In closing, the pro-colonialism work pursued by Biggar and others within Oxford reveals a continued urgency to decolonise Oxford; while Oxford claims to represent a rich history of academic freedom, the ease with which it employs genocide deniers like Biggar, glorifies mass murderer like Cecil Rhodes and Christopher Codrington, and admits a paltry number of Black students continues to demonstrate its fundamental colonial nature. To this end, the Africa Society associates itself with the statement by the student movement Common Ground on the issue and supports its works. This demonstrates that scholars should do more to counter ahistorical views that feed justifications of oppression and the supremacy of Western societies over others. The Africa Society will continue to provide such much needed engagement within Oxford in the forthcoming terms and challenge the racist views that prejudice Africans and others within the University.

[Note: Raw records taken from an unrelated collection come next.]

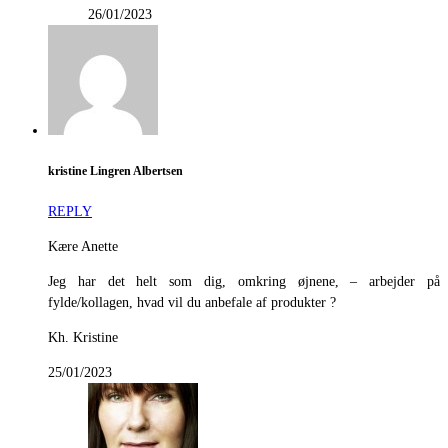
26/01/2023
kristine Lingren Albertsen
REPLY
Kære Anette
Jeg har det helt som dig, omkring øjnene, – arbejder på
fylde/kollagen, hvad vil du anbefale af produkter ?
Kh. Kristine
25/01/2023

Oxford only retains three Black full Professors, yet a number of academics willing to publish works of colonial nostalgia, of which Biggar is one example. Therefore, the Africa Society calls on University of Oxford’s administration to increase resources and programmes dedicated to fostering diverse, pluralistic and decolonial scholarship including the meaningful study of history and legacies of colonialism and imperialism.